Copy out the entries exactly, and wherever a picture appears, leave it out.

[GIVEN DATA — start]

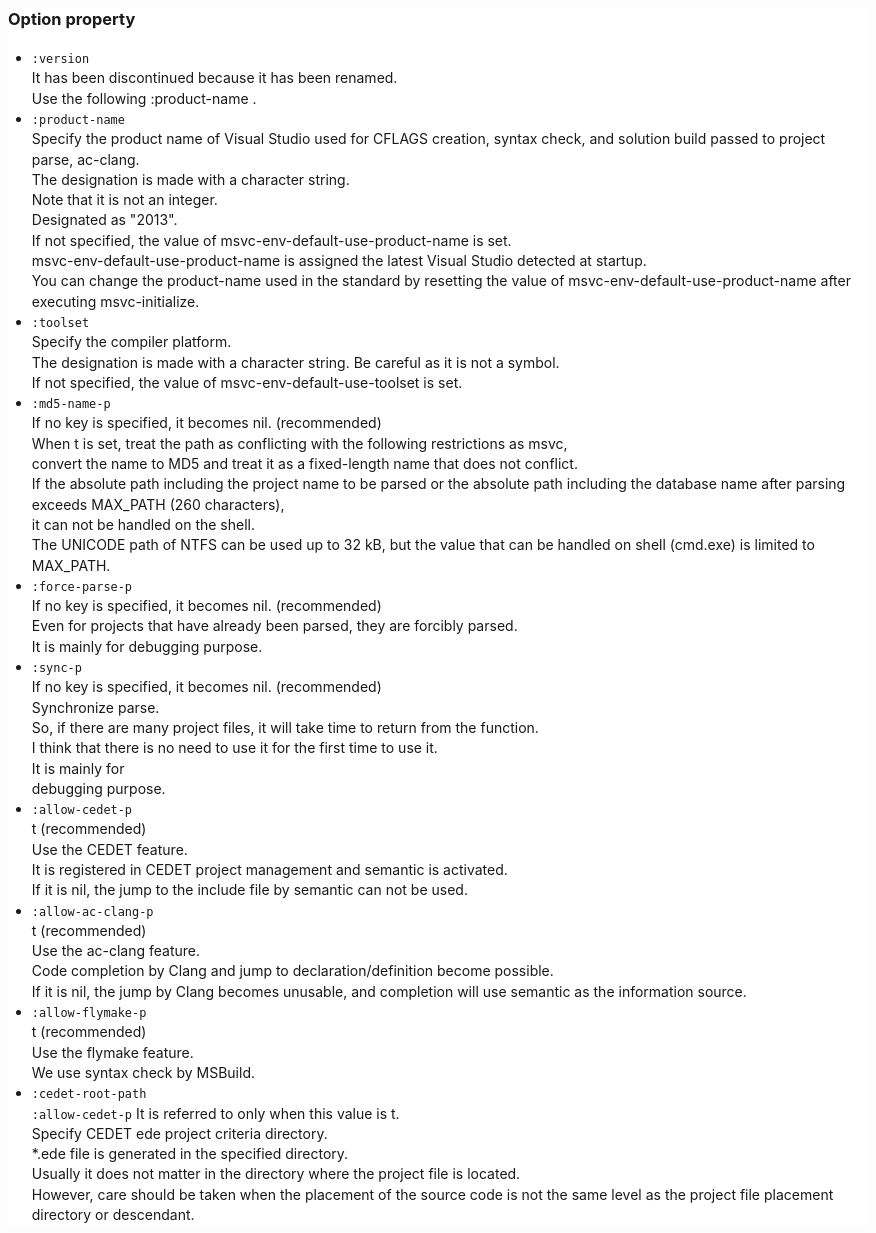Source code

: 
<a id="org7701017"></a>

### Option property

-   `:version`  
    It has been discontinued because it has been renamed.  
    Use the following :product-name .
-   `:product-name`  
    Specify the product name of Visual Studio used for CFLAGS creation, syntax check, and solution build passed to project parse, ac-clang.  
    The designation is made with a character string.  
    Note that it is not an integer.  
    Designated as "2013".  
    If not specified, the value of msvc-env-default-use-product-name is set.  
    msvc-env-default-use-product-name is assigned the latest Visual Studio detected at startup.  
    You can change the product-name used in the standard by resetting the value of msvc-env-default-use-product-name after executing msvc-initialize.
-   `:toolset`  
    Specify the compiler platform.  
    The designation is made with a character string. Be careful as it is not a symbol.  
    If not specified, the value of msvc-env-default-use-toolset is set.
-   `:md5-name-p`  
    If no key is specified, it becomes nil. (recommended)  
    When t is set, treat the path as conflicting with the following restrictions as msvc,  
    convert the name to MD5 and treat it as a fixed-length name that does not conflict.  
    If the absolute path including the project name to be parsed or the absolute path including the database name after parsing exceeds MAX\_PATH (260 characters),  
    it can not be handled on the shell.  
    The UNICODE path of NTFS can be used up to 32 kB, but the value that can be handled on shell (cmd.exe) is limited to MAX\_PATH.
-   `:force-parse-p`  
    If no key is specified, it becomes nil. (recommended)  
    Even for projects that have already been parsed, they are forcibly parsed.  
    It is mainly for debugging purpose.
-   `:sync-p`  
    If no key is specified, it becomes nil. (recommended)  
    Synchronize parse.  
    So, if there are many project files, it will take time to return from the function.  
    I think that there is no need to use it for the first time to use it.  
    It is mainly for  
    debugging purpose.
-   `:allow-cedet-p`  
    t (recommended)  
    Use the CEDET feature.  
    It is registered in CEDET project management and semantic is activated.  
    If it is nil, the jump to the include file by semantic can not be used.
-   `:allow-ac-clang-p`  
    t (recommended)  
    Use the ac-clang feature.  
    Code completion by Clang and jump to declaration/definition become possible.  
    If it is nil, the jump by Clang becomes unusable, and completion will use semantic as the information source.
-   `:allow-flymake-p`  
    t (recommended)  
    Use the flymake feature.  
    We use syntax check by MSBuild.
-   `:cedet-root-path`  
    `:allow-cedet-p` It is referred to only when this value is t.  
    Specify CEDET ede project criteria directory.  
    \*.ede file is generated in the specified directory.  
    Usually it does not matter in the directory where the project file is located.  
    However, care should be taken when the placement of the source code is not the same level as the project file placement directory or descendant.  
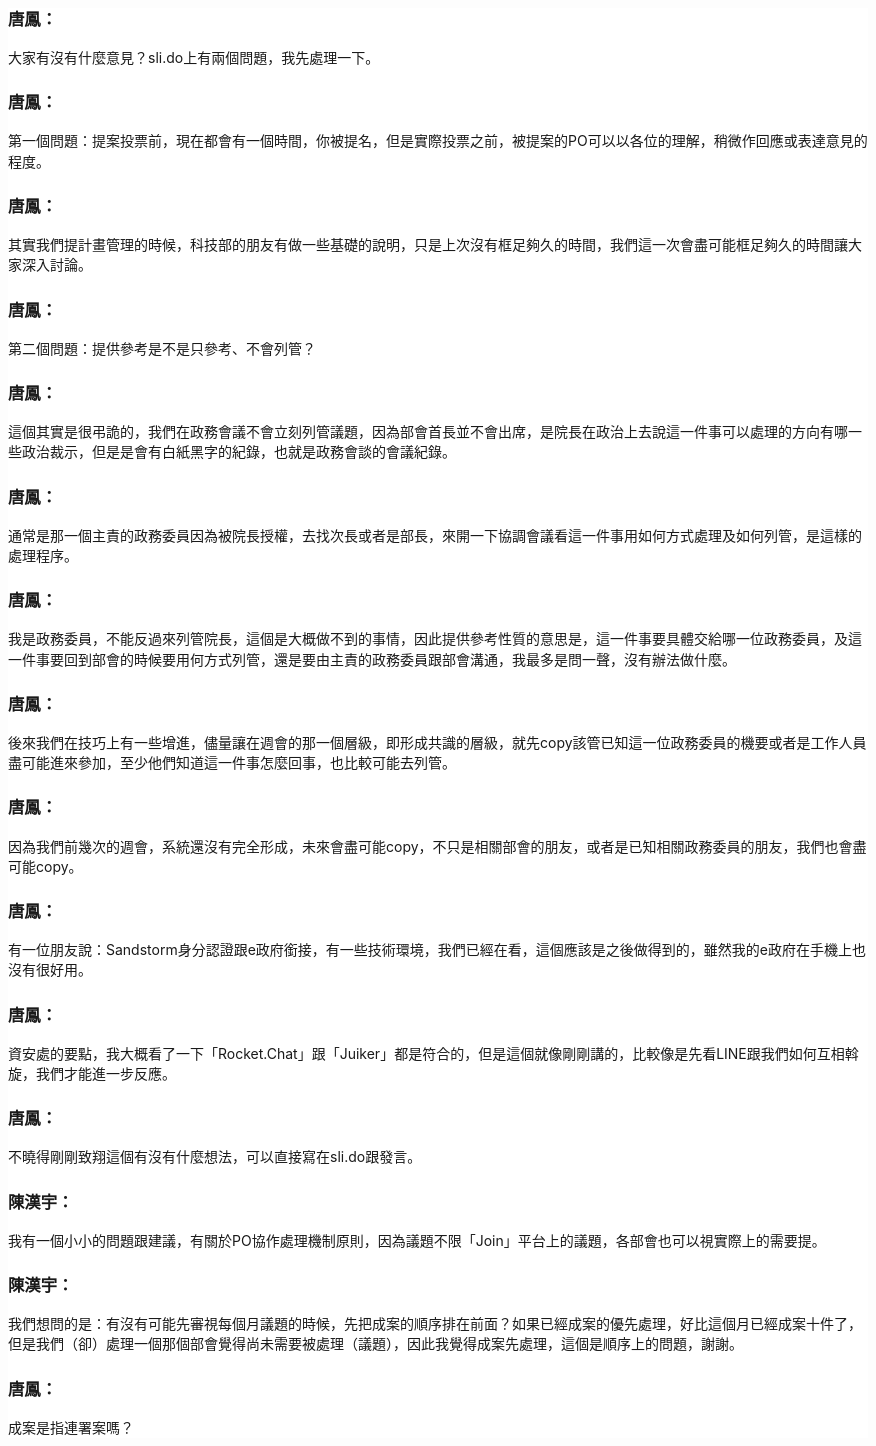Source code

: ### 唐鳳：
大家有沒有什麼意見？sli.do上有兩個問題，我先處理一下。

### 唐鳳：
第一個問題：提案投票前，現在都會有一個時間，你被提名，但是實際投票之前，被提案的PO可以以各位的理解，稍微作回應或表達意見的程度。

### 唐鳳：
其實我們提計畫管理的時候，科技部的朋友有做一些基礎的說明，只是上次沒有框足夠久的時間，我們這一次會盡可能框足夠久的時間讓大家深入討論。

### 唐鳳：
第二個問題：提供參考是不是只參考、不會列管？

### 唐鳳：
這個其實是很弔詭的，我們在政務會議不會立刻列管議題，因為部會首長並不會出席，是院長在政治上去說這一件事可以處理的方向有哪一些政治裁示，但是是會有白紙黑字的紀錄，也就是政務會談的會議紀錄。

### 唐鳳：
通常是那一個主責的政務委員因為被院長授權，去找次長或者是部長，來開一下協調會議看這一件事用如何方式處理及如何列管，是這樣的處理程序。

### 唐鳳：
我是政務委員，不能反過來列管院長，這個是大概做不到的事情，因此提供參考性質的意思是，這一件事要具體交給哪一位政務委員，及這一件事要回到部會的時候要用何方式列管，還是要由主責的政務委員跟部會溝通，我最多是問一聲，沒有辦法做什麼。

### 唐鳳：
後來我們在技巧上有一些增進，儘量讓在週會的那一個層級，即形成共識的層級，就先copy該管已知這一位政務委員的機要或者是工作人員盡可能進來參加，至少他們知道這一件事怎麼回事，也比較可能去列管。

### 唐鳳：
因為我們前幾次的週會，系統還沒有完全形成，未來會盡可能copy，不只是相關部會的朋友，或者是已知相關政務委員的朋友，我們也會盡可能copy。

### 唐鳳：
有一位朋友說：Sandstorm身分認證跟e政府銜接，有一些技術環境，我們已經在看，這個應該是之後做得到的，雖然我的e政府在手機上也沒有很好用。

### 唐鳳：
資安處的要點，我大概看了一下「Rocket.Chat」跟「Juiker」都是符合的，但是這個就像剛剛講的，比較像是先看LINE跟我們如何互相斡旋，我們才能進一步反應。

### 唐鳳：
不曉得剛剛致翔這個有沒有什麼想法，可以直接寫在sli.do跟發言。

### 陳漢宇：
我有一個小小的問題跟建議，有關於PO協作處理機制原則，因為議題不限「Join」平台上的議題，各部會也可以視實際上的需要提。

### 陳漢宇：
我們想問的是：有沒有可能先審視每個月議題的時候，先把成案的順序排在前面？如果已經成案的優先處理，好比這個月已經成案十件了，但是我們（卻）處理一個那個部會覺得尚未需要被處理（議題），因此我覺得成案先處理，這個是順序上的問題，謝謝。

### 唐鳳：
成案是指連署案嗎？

[GIVEN DATA — finish]

§ **EXERCISE SOLUTION**:
Source code

: 
<a id="org7701017"></a>

### Option property

-   `:version`  
    It has been discontinued because it has been renamed.  
    Use the following :product-name .
-   `:product-name`  
    Specify the product name of Visual Studio used for CFLAGS creation, syntax check, and solution build passed to project parse, ac-clang.  
    The designation is made with a character string.  
    Note that it is not an integer.  
    Designated as "2013".  
    If not specified, the value of msvc-env-default-use-product-name is set.  
    msvc-env-default-use-product-name is assigned the latest Visual Studio detected at startup.  
    You can change the product-name used in the standard by resetting the value of msvc-env-default-use-product-name after executing msvc-initialize.
-   `:toolset`  
    Specify the compiler platform.  
    The designation is made with a character string. Be careful as it is not a symbol.  
    If not specified, the value of msvc-env-default-use-toolset is set.
-   `:md5-name-p`  
    If no key is specified, it becomes nil. (recommended)  
    When t is set, treat the path as conflicting with the following restrictions as msvc,  
    convert the name to MD5 and treat it as a fixed-length name that does not conflict.  
    If the absolute path including the project name to be parsed or the absolute path including the database name after parsing exceeds MAX\_PATH (260 characters),  
    it can not be handled on the shell.  
    The UNICODE path of NTFS can be used up to 32 kB, but the value that can be handled on shell (cmd.exe) is limited to MAX\_PATH.
-   `:force-parse-p`  
    If no key is specified, it becomes nil. (recommended)  
    Even for projects that have already been parsed, they are forcibly parsed.  
    It is mainly for debugging purpose.
-   `:sync-p`  
    If no key is specified, it becomes nil. (recommended)  
    Synchronize parse.  
    So, if there are many project files, it will take time to return from the function.  
    I think that there is no need to use it for the first time to use it.  
    It is mainly for  
    debugging purpose.
-   `:allow-cedet-p`  
    t (recommended)  
    Use the CEDET feature.  
    It is registered in CEDET project management and semantic is activated.  
    If it is nil, the jump to the include file by semantic can not be used.
-   `:allow-ac-clang-p`  
    t (recommended)  
    Use the ac-clang feature.  
    Code completion by Clang and jump to declaration/definition become possible.  
    If it is nil, the jump by Clang becomes unusable, and completion will use semantic as the information source.
-   `:allow-flymake-p`  
    t (recommended)  
    Use the flymake feature.  
    We use syntax check by MSBuild.
-   `:cedet-root-path`  
    `:allow-cedet-p` It is referred to only when this value is t.  
    Specify CEDET ede project criteria directory.  
    \*.ede file is generated in the specified directory.  
    Usually it does not matter in the directory where the project file is located.  
    However, care should be taken when the placement of the source code is not the same level as the project file placement directory or descendant.  
Source code

: ### 唐鳳：
大家有沒有什麼意見？sli.do上有兩個問題，我先處理一下。

### 唐鳳：
第一個問題：提案投票前，現在都會有一個時間，你被提名，但是實際投票之前，被提案的PO可以以各位的理解，稍微作回應或表達意見的程度。

### 唐鳳：
其實我們提計畫管理的時候，科技部的朋友有做一些基礎的說明，只是上次沒有框足夠久的時間，我們這一次會盡可能框足夠久的時間讓大家深入討論。

### 唐鳳：
第二個問題：提供參考是不是只參考、不會列管？

### 唐鳳：
這個其實是很弔詭的，我們在政務會議不會立刻列管議題，因為部會首長並不會出席，是院長在政治上去說這一件事可以處理的方向有哪一些政治裁示，但是是會有白紙黑字的紀錄，也就是政務會談的會議紀錄。

### 唐鳳：
通常是那一個主責的政務委員因為被院長授權，去找次長或者是部長，來開一下協調會議看這一件事用如何方式處理及如何列管，是這樣的處理程序。

### 唐鳳：
我是政務委員，不能反過來列管院長，這個是大概做不到的事情，因此提供參考性質的意思是，這一件事要具體交給哪一位政務委員，及這一件事要回到部會的時候要用何方式列管，還是要由主責的政務委員跟部會溝通，我最多是問一聲，沒有辦法做什麼。

### 唐鳳：
後來我們在技巧上有一些增進，儘量讓在週會的那一個層級，即形成共識的層級，就先copy該管已知這一位政務委員的機要或者是工作人員盡可能進來參加，至少他們知道這一件事怎麼回事，也比較可能去列管。

### 唐鳳：
因為我們前幾次的週會，系統還沒有完全形成，未來會盡可能copy，不只是相關部會的朋友，或者是已知相關政務委員的朋友，我們也會盡可能copy。

### 唐鳳：
有一位朋友說：Sandstorm身分認證跟e政府銜接，有一些技術環境，我們已經在看，這個應該是之後做得到的，雖然我的e政府在手機上也沒有很好用。

### 唐鳳：
資安處的要點，我大概看了一下「Rocket.Chat」跟「Juiker」都是符合的，但是這個就像剛剛講的，比較像是先看LINE跟我們如何互相斡旋，我們才能進一步反應。

### 唐鳳：
不曉得剛剛致翔這個有沒有什麼想法，可以直接寫在sli.do跟發言。

### 陳漢宇：
我有一個小小的問題跟建議，有關於PO協作處理機制原則，因為議題不限「Join」平台上的議題，各部會也可以視實際上的需要提。

### 陳漢宇：
我們想問的是：有沒有可能先審視每個月議題的時候，先把成案的順序排在前面？如果已經成案的優先處理，好比這個月已經成案十件了，但是我們（卻）處理一個那個部會覺得尚未需要被處理（議題），因此我覺得成案先處理，這個是順序上的問題，謝謝。

### 唐鳳：
成案是指連署案嗎？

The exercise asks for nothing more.